The records underneath are to be repeated exactly, with the pictures left out.

#### GIVEN DATA
****************************************
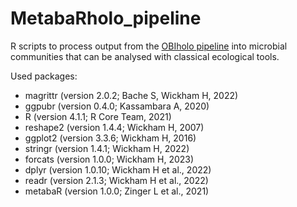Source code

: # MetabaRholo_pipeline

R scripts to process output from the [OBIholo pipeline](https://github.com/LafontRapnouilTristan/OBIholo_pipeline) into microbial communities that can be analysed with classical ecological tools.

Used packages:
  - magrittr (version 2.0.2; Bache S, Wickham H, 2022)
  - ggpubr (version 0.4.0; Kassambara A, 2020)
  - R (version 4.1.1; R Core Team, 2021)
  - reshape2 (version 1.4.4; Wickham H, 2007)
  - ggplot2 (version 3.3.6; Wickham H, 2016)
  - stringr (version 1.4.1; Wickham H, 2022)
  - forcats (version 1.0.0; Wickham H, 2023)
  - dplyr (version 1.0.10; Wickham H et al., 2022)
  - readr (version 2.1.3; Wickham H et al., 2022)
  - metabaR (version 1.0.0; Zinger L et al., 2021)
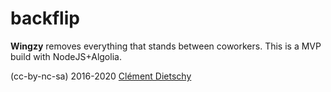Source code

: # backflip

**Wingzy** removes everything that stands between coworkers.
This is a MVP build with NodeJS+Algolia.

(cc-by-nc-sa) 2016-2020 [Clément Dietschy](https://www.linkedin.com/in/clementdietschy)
****************************************
#### SOLUTION TO THIS TASK
Source code

: # MetabaRholo_pipeline

R scripts to process output from the [OBIholo pipeline](https://github.com/LafontRapnouilTristan/OBIholo_pipeline) into microbial communities that can be analysed with classical ecological tools.

Used packages:
  - magrittr (version 2.0.2; Bache S, Wickham H, 2022)
  - ggpubr (version 0.4.0; Kassambara A, 2020)
  - R (version 4.1.1; R Core Team, 2021)
  - reshape2 (version 1.4.4; Wickham H, 2007)
  - ggplot2 (version 3.3.6; Wickham H, 2016)
  - stringr (version 1.4.1; Wickham H, 2022)
  - forcats (version 1.0.0; Wickham H, 2023)
  - dplyr (version 1.0.10; Wickham H et al., 2022)
  - readr (version 2.1.3; Wickham H et al., 2022)
  - metabaR (version 1.0.0; Zinger L et al., 2021)
Source code

: # backflip

**Wingzy** removes everything that stands between coworkers.
This is a MVP build with NodeJS+Algolia.

(cc-by-nc-sa) 2016-2020 [Clément Dietschy](https://www.linkedin.com/in/clementdietschy)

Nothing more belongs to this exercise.